In February 2013, the Truckload Carriers Association (TCA) and The National Industrial Transportation League (NITL) released a new version of their guide to good business relations in the truck transport industry. Their voluntary guidelines are aimed at motor carriers/drivers, shippers/receivers and other involved entities in that business. The TCA represents the interests of truckers already for 73 years, and the NITL is the nation’s oldest and largest cargo transport association which is shaping the nations freight transportation system since 1907. View their newly reviewed voluntary guide here.
In contrast to the former version published in September of 2000, this one reflects the complexity of the modern operating environment more effectively. Although the guide cannot be seen as a legal framework, its consideration is recommended. Following the outlined rules, helps satisfying mutual interests, improves work relationships and satisfaction levels, and in turn increases productivity. In general, the following three major areas are seen as crucial by the TCA and NITL: Health and Safety, Work Efficiency, and Courtesy, Respect and Fairness.
It can be summarized that reasonable effort should be invested to prevent delays in loading and uploading cargo. Therefore, deliveries need to be processed promptly and tendered with the complete paperwork. Parking slots, docks and any other unloading facilities must be kept clear at all times. To avoid physical queuing of trailers, deliveries need scheduling or rescheduling. Cleaning and discarding possibilities should be provided to truckers, as it speeds up their work process.
Health and Safety
This includes an employers’ responsibility to respect governmental security regulations such as transit times, which take speed limits into consideration, as well as assuring that loaded trailers are neither overweight nor oversized. Furthermore, drivers and workers must be kept informed about health and safety hazards as well as changes in that respect. Finally, provided equipment such as hoists or winches etc. (Find new lifting equipment here) should be in a good condition at all times, and if necessary vehicle placards utilized.

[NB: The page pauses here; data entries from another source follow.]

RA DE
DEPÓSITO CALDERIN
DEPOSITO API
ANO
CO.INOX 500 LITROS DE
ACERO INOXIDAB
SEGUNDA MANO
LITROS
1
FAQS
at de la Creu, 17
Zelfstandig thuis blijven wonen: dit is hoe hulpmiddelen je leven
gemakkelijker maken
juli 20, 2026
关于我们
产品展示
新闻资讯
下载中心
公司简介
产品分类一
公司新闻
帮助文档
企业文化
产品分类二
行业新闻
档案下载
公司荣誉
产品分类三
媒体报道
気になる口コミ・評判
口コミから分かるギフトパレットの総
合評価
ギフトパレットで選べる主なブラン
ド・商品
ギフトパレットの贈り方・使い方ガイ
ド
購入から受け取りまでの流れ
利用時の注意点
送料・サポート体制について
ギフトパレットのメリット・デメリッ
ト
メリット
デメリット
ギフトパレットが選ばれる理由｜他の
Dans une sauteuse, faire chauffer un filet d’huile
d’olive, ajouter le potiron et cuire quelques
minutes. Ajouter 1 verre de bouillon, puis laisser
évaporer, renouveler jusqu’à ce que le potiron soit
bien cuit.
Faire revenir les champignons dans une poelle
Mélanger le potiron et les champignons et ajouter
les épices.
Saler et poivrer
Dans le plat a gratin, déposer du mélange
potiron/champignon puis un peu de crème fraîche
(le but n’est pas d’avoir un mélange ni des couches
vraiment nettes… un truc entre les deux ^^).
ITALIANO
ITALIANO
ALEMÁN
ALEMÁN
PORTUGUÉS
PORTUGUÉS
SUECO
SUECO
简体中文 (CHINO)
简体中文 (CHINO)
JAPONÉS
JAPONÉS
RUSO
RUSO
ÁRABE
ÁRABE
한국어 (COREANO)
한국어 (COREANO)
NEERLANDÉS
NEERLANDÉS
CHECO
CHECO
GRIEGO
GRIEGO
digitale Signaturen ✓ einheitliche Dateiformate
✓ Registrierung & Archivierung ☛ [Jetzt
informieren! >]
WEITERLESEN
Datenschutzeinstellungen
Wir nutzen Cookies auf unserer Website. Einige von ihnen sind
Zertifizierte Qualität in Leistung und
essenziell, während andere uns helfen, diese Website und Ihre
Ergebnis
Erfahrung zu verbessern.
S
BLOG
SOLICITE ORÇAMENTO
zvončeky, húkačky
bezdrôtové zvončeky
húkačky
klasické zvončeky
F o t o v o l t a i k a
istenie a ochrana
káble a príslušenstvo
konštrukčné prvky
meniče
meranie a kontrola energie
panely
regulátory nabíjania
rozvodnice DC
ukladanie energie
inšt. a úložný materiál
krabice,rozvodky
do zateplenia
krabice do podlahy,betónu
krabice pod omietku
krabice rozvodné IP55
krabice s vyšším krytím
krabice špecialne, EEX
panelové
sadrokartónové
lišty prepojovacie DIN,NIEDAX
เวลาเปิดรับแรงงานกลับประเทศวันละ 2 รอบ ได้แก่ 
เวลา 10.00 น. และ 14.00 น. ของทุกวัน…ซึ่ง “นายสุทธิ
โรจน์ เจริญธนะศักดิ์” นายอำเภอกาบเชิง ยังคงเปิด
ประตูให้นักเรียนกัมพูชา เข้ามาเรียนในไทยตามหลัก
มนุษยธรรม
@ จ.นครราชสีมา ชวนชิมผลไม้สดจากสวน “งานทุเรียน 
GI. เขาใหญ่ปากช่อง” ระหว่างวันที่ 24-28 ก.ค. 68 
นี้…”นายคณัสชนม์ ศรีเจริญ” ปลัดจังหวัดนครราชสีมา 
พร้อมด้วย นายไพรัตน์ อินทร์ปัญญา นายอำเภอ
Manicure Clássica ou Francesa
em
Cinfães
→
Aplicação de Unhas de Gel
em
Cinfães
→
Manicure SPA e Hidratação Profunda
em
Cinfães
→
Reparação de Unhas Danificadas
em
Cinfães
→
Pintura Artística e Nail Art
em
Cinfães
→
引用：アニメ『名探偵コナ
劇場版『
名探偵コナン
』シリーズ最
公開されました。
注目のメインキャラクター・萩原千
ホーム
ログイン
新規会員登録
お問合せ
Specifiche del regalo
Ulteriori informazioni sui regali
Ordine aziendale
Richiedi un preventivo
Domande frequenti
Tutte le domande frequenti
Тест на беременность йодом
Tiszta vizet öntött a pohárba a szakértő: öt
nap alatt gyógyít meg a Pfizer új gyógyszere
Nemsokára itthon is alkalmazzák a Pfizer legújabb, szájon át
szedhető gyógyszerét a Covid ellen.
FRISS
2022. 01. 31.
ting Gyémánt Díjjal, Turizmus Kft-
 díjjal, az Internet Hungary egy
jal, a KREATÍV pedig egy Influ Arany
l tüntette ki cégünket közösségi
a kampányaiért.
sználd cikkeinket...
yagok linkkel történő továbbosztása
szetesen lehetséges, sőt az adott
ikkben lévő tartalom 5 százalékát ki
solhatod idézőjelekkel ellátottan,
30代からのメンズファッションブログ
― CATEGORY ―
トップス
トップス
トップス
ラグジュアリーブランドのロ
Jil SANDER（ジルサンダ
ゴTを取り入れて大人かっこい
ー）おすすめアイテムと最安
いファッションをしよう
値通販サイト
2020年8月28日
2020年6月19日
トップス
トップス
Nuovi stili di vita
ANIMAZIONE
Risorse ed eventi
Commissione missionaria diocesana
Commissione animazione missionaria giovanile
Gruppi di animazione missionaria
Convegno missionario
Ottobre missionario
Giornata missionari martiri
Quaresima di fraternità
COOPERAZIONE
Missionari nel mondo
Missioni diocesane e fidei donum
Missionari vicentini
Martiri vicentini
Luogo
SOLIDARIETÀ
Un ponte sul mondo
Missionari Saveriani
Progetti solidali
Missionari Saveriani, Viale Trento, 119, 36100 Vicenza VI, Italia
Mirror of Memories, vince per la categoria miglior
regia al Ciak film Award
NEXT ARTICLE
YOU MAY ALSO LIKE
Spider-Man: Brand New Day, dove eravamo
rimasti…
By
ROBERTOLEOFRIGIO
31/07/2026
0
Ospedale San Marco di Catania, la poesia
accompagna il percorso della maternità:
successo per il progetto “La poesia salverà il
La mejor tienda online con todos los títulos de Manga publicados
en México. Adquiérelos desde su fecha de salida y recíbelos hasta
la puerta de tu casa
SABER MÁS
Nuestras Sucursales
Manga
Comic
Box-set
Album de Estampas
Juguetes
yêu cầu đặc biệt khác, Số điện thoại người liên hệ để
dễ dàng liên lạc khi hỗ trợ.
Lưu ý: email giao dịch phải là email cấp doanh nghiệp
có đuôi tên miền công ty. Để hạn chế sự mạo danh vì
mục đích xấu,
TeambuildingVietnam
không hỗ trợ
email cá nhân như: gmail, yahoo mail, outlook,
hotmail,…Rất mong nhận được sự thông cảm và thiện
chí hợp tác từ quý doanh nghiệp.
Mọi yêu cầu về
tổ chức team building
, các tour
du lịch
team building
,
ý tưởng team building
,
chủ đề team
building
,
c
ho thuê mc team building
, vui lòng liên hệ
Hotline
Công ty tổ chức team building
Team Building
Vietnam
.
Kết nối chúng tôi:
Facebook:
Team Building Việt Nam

Courtesy, Respect and Fairness
The last area mainly comprises the interpersonal responsibility of a management in the transport business. Clearly, staff should be treated with respect and courtesy, but its realization certainly needs more than a backslapping and a regular payment. In contrast, the drivers’ will, dignity and rights must be respected at all times. The first tactic to a good staff-management-relation is a clear communication of what is expected from the workforce. Thus, current rates, service standards or operation requirements must be made clear to the employees. Indeed, the workforce also must be informed about any changes, problems or delays and their corresponding handling. Moreover, a regular communication between management and workforce is needed to prevent a growing gap between the two parties. In those dialogues, feedback can be received and internal problems discussed. However, each management can think about the implementation of an honest feedback system, which could be incorporated in overall Total Quality Management. Secondly, the workforce should be equipped with adequate tools and be offered appropriate and safe restrooms. Finally, an employee’s capabilities and related legal regulations must be followed constantly.